Tuesday, March 15, 2011

The Economics of Tobacco: The Market for Cigarettes in Ireland

A recent report from the Revenue Commissioners Research and Analytics Branch examines "The Economics of Tobacco: Modelling the Market for Cigarettes in Ireland" (Padraic Reidy and Keith Walsh; February 2011). Highlights from the executive summary are below.
"Numerous explanatory variables of cigarette consumption are explored but the only factors that are found to be statistically significant in the most efficient econometric regression are: price, income, the introduction of the smoking ban, EU enlargement and the point of sale advertising ban. Of these, the most important effect is from price.

The model suggests a price elasticity of -3.6, i.e., a 1 per cent increase in price results in a 3.6 per cent reduction in cigarette consumption. This price elasticity is extremely high compared to other estimates for the Irish market, most suggest a figure of between 0.5 and 1. A price elasticity of -3.6 is too high to be realistic, for example it would imply that a 10 per cent increase in price reduces smoking by 36 per cent... Therefore another factor must be at play.

...The price elasticity estimated refers to taxed cigarettes: a 1 per cent increase in price leads to a 3.6 decrease in consumption of taxed cigarettes. The most reasonable theory to explain such a large decrease in taxed consumption is that only part of the reduction is caused by lower smoking levels, the remainder must be caused by smokers switching to substitute cigarettes.
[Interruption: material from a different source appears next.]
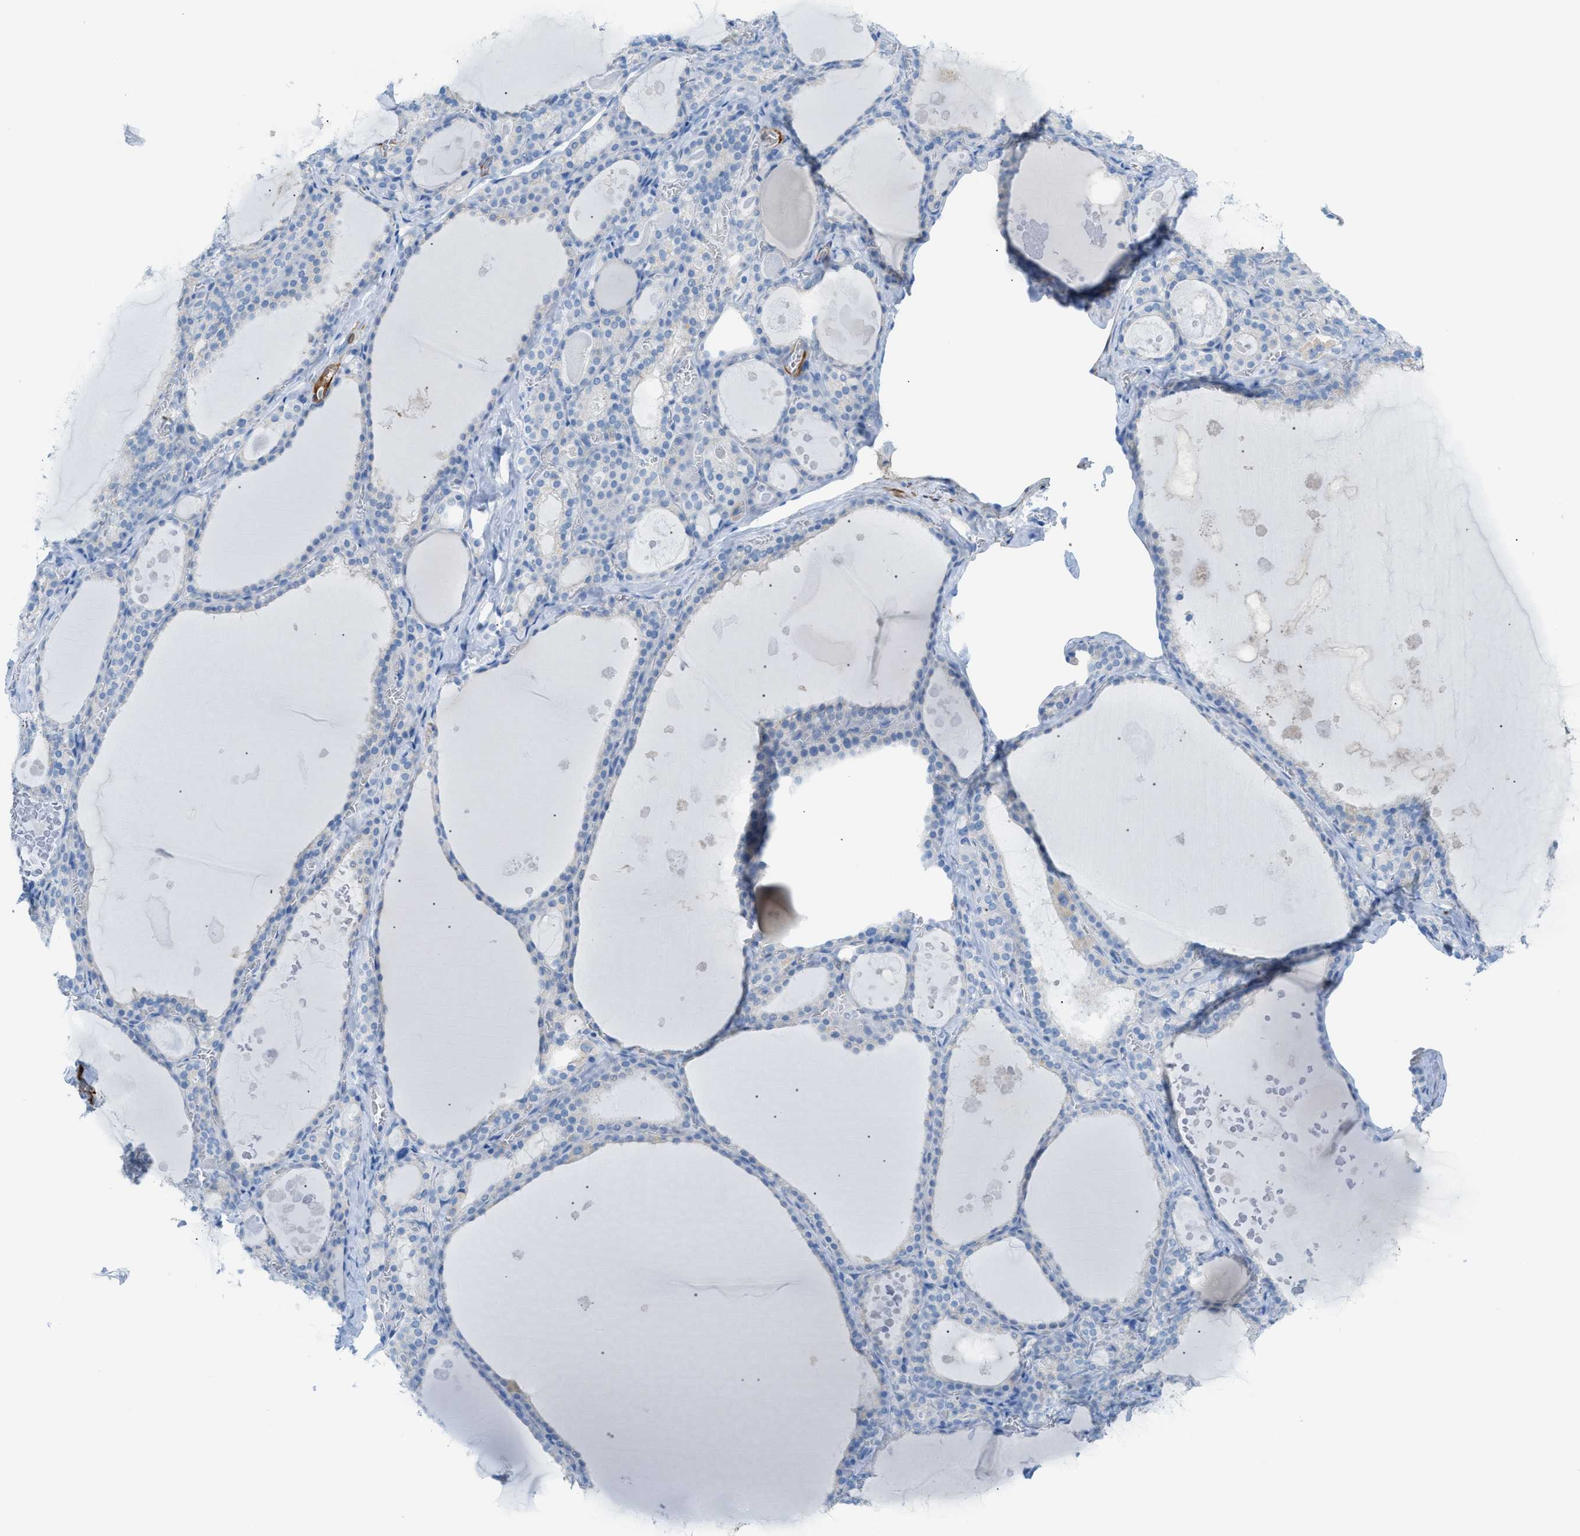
{"staining": {"intensity": "negative", "quantity": "none", "location": "none"}, "tissue": "thyroid gland", "cell_type": "Glandular cells", "image_type": "normal", "snomed": [{"axis": "morphology", "description": "Normal tissue, NOS"}, {"axis": "topography", "description": "Thyroid gland"}], "caption": "This is an immunohistochemistry (IHC) image of normal human thyroid gland. There is no expression in glandular cells.", "gene": "MYH11", "patient": {"sex": "male", "age": 56}}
The most likely substitutes in the case of taxed cigarettes are non-Irish taxed cigarettes...

...Revenue estimates that currently around 20 per cent of cigarettes consumed in Ireland are not Irish taxed and this figure has been increasing in recent years... Further analysis finds some evidence that cigarette tax levels have moved beyond a critical point at which increases in tax rates lead to lower, rather than higher, tax revenue. Further tax (price) rises will reduce smoking somewhat but they will also greatly encourage more untaxed consumption.

Increasing the taxation of cigarettes in Ireland no longer carries the combined benefits of better public health and higher revenue for the public finances... This suggests that taxation increases are no longer the optimum tool for reducing smoking in Ireland. This is further supported by the significance in the model results of the effect of the smoking ban. Such non-price measures are shown to reduce taxed consumption and do not carry the same incentive to switch to untaxed cigarettes as higher rates of taxation."